In essence, while DRL 1.1 seeks to ensure attribution, it does so to address the specific challenges tied to the nature of detection rules. It isn't a blanket bid to plaster authorship details everywhere, but a measured approach to ensure credit is given where it's due in an ecosystem where traditional attribution methods fall short.

I hope this clarification aids in understanding the license's specific purpose and its unique use case.

Florian

[richardfontana]

Thanks for the explanation @Neo23x0 but I continue to be -1 on adding this to the SPDX License List because I think it does not satisfy the license inclusion principles.

[jlovejoy]

discussed on 9/28 call, going through https://github.com/spdx/license-list-XML/blob/main/DOCS/license-inclusion-principles.md 👍

1) does not comply with OSD 2) is structured to be used by others, but very specific use case 3) does not seem to have substantial use, only used by Sigma (as far as we can tell), but does have 6700 stars and many forks on Github, so could be deemed substantial use in this way 4) is intended for free distribution of content, restrictions are limited 5) yes and text is stable and versioned

decided ok to add (note that reviewing this against current inclusion guidelines caused us to think we might want to revisit them. we have added some clarifications elsewhere and probably need to be consolidate and expanded upon now that we have some mileage with this iteration of the inclusion guidelines - will note in new issue for future discussion)

[jlovejoy]

@kelnage - now that this has been accepted, can you make the PR for this?

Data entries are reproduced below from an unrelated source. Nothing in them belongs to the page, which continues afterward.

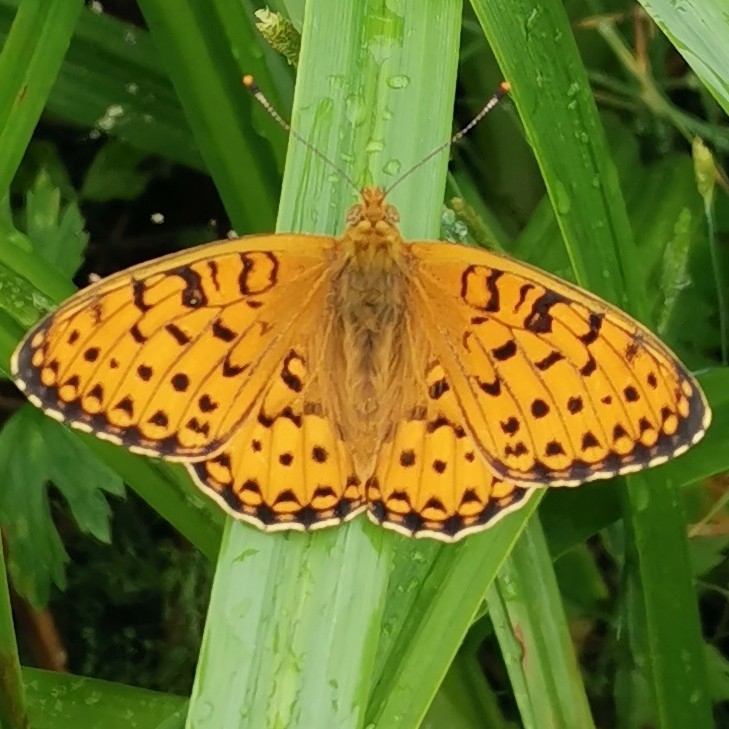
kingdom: Animalia
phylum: Arthropoda
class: Insecta
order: Lepidoptera
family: Nymphalidae
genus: Speyeria
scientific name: Speyeria aglaja
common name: Dark green fritillary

Note - to be included for 3.22, that would have to happen in the next day (otherwise, it will get in for the next release officially)

see https://github.com/spdx/license-list-XML/blob/main/DOCS/request-new-license.md#accepted-license-process

[jlovejoy]

moving to 3.23 as there is no PR for this yet and 3.22 is about to go out

[nasbench]

I opened PR #2207 with the updated DRL-1.1 content.

[xsuchy]

The PR has been merged. This can be closed.